The calculator can plot the probability density functions (PDFs) or probability mass functions (PMFs), the cumulative distribution functions (CDFs), as well as compute cumulative probabilities for the following distributions:

## Generating Random Values

The calculator offers a single function called random() for generating different kinds of random values in different contexts, depending on the provided arguments. For example, calling random() on a list will uniformly select elements from the list, and calling random() on a distribution will sample numbers with a frequency defined by that distribution. Regardless of the context, calling random() without additional arguments will return a single value; calling random(n) with a single additional argument will return a list of n values; and calling random(n, seed) will return a list of n values, using seed to influence the random number generator. See the note on seeds below.

Type: Result:
random() Generate a random value sampled uniformly from the interval [0,1).
random(n) Generate a list of n random values sampled uniformly from the interval [0,1).
random(n, seed) Generate a list of n random values sampled uniformly from the interval [0,1), using seed to influence the random number generator.
list.random() Return a single item selected uniformly from list.
list.random(n) Return a list of n items selected uniformly—with replacement—from list.
distribution.random() Return a single random number sampled from distribution.
distribution.random(n) Return a list of n samples drawn from distribution.
distribution.random(n, seed) Return a list of n samples drawn from distribution, using seed to influence the random number generator.
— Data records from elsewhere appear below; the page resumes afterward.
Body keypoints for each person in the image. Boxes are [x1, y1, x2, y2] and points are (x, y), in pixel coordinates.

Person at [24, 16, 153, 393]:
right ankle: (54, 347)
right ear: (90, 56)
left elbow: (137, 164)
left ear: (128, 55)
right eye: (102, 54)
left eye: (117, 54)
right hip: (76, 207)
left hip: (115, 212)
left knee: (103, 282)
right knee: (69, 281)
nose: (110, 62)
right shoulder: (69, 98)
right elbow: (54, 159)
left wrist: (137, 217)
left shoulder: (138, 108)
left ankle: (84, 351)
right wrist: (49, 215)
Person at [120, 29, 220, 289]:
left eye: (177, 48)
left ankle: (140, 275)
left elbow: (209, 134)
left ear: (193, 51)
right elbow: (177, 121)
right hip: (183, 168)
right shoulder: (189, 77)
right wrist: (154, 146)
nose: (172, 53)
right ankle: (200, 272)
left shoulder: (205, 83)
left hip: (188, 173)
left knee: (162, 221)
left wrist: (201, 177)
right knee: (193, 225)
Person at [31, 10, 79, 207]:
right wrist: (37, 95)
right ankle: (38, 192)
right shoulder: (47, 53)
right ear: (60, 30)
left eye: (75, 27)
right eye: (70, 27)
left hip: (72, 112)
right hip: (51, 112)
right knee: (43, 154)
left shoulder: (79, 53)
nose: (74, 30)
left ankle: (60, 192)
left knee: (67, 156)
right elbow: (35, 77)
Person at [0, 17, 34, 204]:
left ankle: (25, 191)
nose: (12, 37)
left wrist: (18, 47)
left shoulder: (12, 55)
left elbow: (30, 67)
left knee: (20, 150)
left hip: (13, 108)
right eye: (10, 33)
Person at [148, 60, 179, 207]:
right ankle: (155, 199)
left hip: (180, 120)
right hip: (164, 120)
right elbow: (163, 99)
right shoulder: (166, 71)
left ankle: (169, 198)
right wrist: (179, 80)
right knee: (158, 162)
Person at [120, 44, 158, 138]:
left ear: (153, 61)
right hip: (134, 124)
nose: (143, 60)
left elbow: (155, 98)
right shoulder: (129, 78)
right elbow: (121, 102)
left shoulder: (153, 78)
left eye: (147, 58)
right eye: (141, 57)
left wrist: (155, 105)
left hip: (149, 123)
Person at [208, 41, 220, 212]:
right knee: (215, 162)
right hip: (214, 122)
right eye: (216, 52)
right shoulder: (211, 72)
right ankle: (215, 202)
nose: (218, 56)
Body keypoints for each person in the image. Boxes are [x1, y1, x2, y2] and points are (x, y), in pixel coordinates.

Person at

### A Note on Random Seeds

Like many computer programs, Desmos uses a pseudorandom number generator (PRNG) to produce sequences of numbers that are in practice reasonably indistinguishable from random even though they are in fact deterministic. The sequence of numbers produced by a PRNG is fixed by an initial value called its seed. The calculator does most of the work of creating and managing these seeds for you, but also offers two ways for you to force a seed update. 1. If any expression contains a random() call, a small "randomize" icon will appear at the top of the expressions list. Clicking it will set the global seed to a new value, which will simultaneously re-randomize all expressions that use random().
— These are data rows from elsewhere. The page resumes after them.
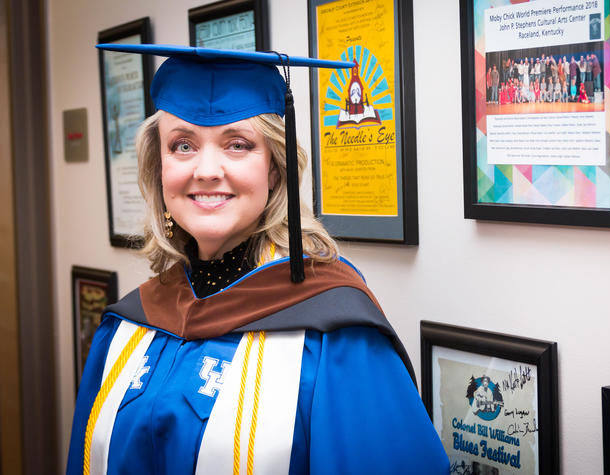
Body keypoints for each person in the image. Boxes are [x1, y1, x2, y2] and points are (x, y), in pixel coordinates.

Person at [66, 44, 449, 474]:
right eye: (183, 145)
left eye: (237, 144)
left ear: (273, 168)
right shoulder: (130, 324)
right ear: (160, 168)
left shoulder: (334, 333)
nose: (206, 170)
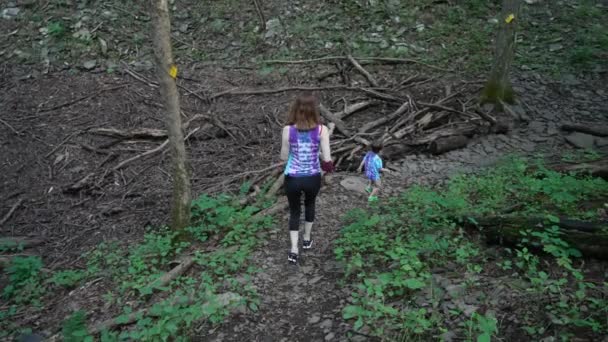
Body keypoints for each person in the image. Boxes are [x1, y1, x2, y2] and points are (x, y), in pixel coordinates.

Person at [280, 94, 334, 265]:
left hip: (293, 178)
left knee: (295, 211)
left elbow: (283, 157)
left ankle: (294, 250)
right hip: (312, 177)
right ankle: (307, 239)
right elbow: (327, 160)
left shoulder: (288, 130)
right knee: (310, 204)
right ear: (314, 110)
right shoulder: (322, 130)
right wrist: (319, 158)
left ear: (295, 109)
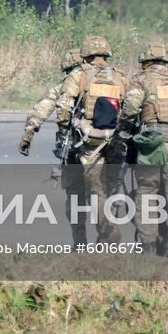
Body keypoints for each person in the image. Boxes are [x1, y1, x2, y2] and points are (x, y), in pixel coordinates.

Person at [117, 42, 168, 257]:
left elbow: (130, 108)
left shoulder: (142, 81)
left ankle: (148, 245)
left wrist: (124, 133)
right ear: (166, 62)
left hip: (151, 146)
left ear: (146, 62)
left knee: (147, 193)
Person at [53, 35, 128, 246]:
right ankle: (108, 237)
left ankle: (107, 234)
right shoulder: (121, 77)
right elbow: (131, 110)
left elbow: (63, 108)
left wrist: (63, 134)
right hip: (115, 141)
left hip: (89, 143)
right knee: (112, 187)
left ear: (86, 55)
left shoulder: (79, 75)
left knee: (96, 191)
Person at [18, 48, 82, 157]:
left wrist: (27, 137)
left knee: (67, 156)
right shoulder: (106, 79)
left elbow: (40, 112)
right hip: (106, 133)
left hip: (77, 134)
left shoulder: (64, 85)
2. It is also possible to pass an optional seed argument to any individual random() call, which will only affect the seed for that specific call. This is mainly useful because it allows you to re-randomize a single expression in response to updates elsewhere in the expressions list. For instance, using a slider as a seed argument allows you to generate new random values whenever the slider is moved, perhaps in an animation. It's important to note that the seed argument you pass to random() is only one small part of the overall seed consumed by the PRNG. The other parts are beyond user control—and are not necessarily stable as expressions are edited—so you should not rely on random() results being reproducible. Specifying a seed argument to the random function allows you to incorporate additional information into the seed (such as the value of a slider), but does not give you full control over the seed or the value produced by random().